JaLynn Prince is also founder and president of Times and Seasons, an arts management consulting firm emphasizing the arts, broadcasting, public policies, and public relations. She has served as an instructor at the Johns Hopkins University EverGreen Program. Prince's varied background also included stints as press secretary for a U.S. congressman, radio announcer, theater critic, and producer and director for television and theater. She has produced or directed more than 2000 arts performances, including gallery shows and performances. She was named on the Who's Who in Business 2005 list.

Prince is a respected Global Photographer and Speaker, having traveled to approximately 75 countries, and taken photographs in 42. Prince documented in still photography issues core to her humanitarian passions: children, education, women's improvement (specifically in regards to microfinance), health care, AIDS prevention and third world development. She studied under National Geographic photographer, Steve McCurry and joined him on a photographic expedition in Rajasthan, India. Her photography has been viewed at the United Nations, Manhattan's Jewish Museum in New York, and at universities across the country.

Prince has spent considerable time fundraising for children's hospitals, homeless shelters and arts organizations. She has served on the Operation Kids Advisory Board, Johns Hopkins School of Education Advisory Board, Southern Virginia University – National Advisory Council, National Philharmonic Board, and is the Founder and chairman of the board at the Madison House Foundation. Formerly, Prince has served on several boards including BlackRock Center for the Arts, Resource for Advancing Children's Health (REACH), Building Advisory Council at Wesley Theological Seminary, the Arts Gala Board for Montgomery College, Museum of Utah Arts & History board, the Washington Society of the Archaeological Institute of America, the Society of Biblical Literature, the American Academy of Religion, Brigham Young University Management Society, American Mothers Inc., and Rising Star Outreach, an organization dealing with issues surrounding the leprosy afflicted population in southern India.

Prince is a supporter of the Children's Arts Festival in Washington D.C. and sponsors "Salon" events in the D.C. area. Prince is professionally affiliated with the Royal Society of Medicine, Women of Washington, a board member at the Center for Reconciliation at Boston University, the Old Main Society of Utah State University, and the Junior League of Washington.

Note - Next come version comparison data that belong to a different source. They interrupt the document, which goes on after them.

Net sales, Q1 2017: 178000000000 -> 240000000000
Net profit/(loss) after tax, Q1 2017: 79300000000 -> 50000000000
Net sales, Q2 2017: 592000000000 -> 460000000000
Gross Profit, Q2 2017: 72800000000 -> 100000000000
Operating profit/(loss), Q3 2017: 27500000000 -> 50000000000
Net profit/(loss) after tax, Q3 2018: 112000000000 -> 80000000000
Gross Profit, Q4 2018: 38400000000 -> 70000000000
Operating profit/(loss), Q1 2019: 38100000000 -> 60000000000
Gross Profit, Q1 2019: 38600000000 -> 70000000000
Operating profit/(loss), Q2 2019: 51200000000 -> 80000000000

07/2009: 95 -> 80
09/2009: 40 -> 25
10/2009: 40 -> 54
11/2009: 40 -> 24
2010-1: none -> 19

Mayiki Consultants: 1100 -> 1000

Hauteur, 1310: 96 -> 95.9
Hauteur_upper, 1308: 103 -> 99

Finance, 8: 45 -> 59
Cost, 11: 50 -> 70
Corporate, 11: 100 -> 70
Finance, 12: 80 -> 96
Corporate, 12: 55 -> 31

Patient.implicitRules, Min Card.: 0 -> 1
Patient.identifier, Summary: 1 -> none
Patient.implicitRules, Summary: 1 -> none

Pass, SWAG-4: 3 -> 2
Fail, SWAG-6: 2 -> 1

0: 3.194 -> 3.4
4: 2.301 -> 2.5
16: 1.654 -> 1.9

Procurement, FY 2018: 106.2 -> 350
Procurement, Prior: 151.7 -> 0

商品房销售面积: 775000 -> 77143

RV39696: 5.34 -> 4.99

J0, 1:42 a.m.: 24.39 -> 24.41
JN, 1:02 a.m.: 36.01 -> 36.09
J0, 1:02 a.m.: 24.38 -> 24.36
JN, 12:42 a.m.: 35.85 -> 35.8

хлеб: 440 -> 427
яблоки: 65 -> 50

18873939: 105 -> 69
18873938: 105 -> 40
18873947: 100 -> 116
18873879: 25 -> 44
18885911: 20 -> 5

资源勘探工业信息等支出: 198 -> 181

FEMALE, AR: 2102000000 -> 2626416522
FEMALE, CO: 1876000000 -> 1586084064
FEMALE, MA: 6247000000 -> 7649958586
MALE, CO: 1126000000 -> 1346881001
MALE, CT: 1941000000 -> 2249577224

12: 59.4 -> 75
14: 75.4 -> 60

Prince was named as one of "Maryland's Top 100 Women" by The Daily Record in both 2019 and 2022. Most recently she was appointed to a three-year term as a parent member of the Interagency Autism Coordinating Committee of the National Institute of Mental Health with the National Institutes of Health. In 2022, she was appointed to the Maryland Governor's Committee on Autism within the Governor's Office of Community Initiatives as a member of the Autism Stakeholders Advisory Group.

==American Mothers award==
Prince's interest in autism rose to the national spotlight in 1999 when she was selected by the congressionally recognized American Mothers, Inc. and named National Young Mother of the Year for Maryland in 1999. She spent her tenure as a motivational speaker addressing issues facing individuals and families living with autism, addressing numerous national and international audiences. Prince also served four years on their national board. She was also awarded Woman of the Year from the Women's Office at Brigham Young University, as well as their Distinguished Alumni Service to Family award.

==Madison House Foundation==
In 2009, Prince and her husband established the Madison House Foundation, named after their youngest son who is autistic, for the purpose of addressing the perplexing issues facing individuals with autism as they transition to adulthood, along with those issues facing family members, caregivers and society at large. Prince serves as President of the foundation.